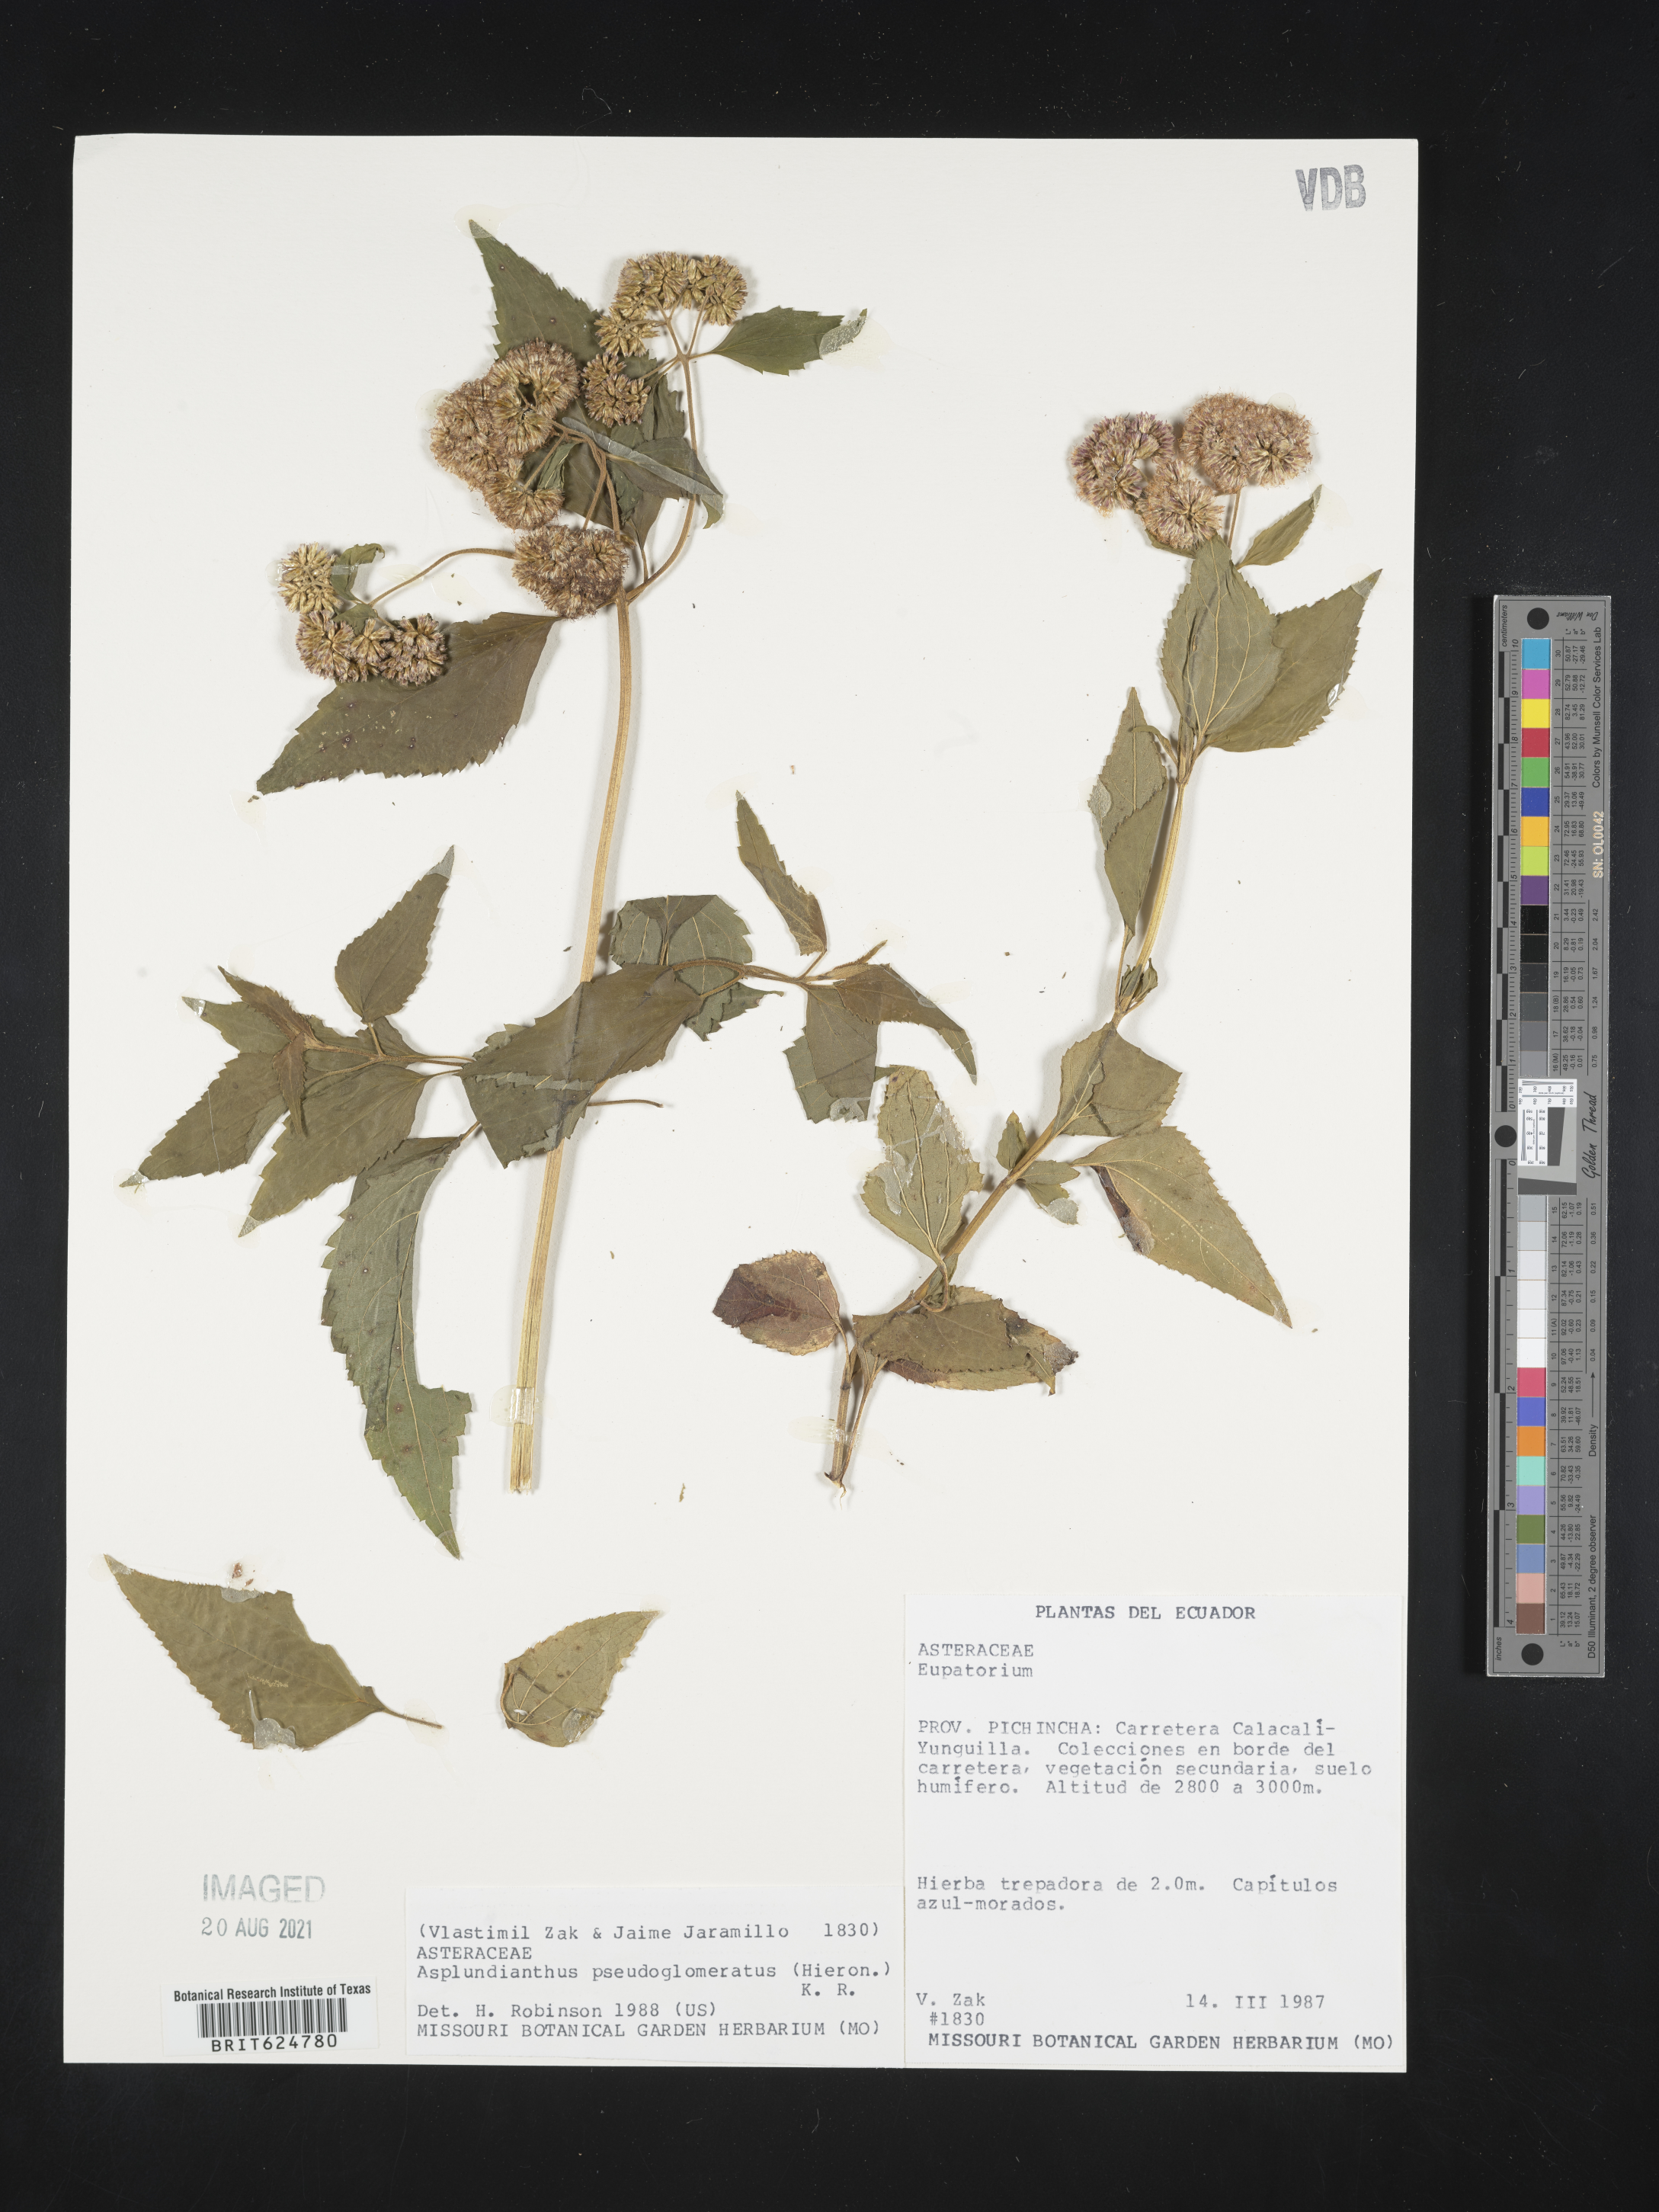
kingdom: Plantae
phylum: Tracheophyta
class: Magnoliopsida
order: Asterales
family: Asteraceae
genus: Asplundianthus
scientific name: Asplundianthus pseudoglomeratus
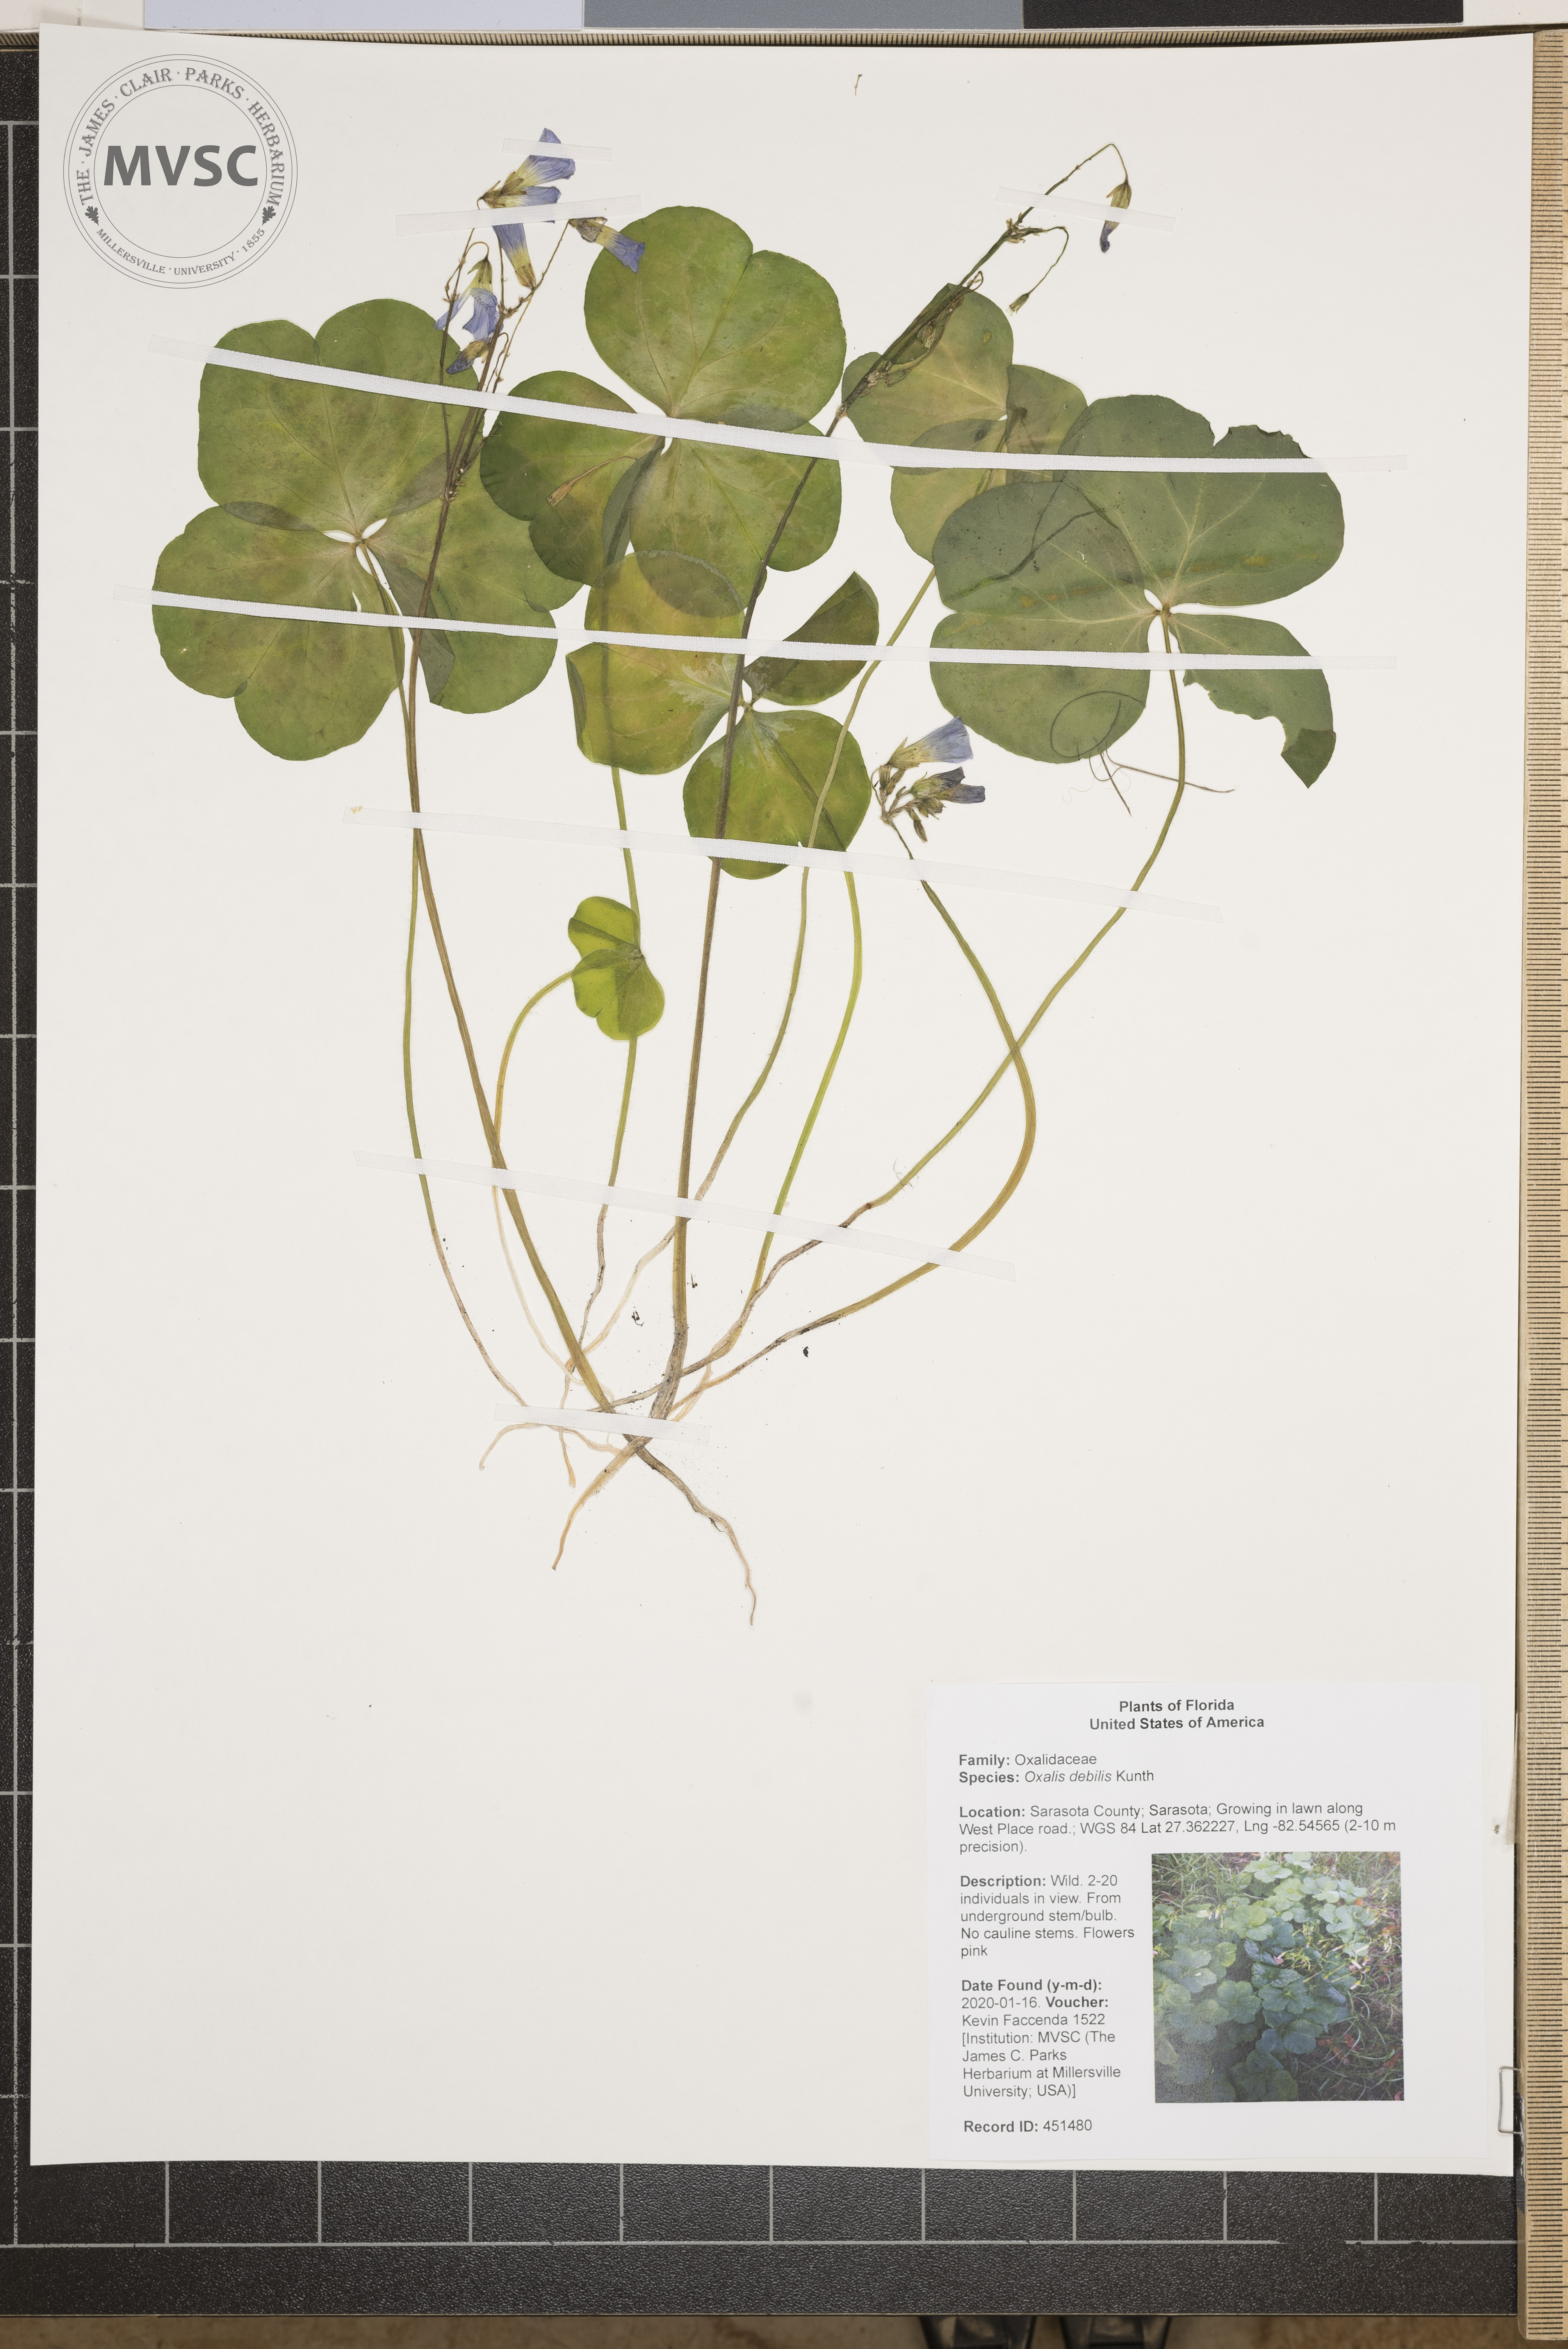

§ §

◆ The exercise: Update the lines above by replacing "scientific name" with "species" and leaving everything else unchanged. Leave the pictures out of your answer.

◆ Reply:
kingdom: Plantae
phylum: Tracheophyta
class: Magnoliopsida
order: Asterales
family: Asteraceae
genus: Asplundianthus
species: Asplundianthus pseudoglomeratus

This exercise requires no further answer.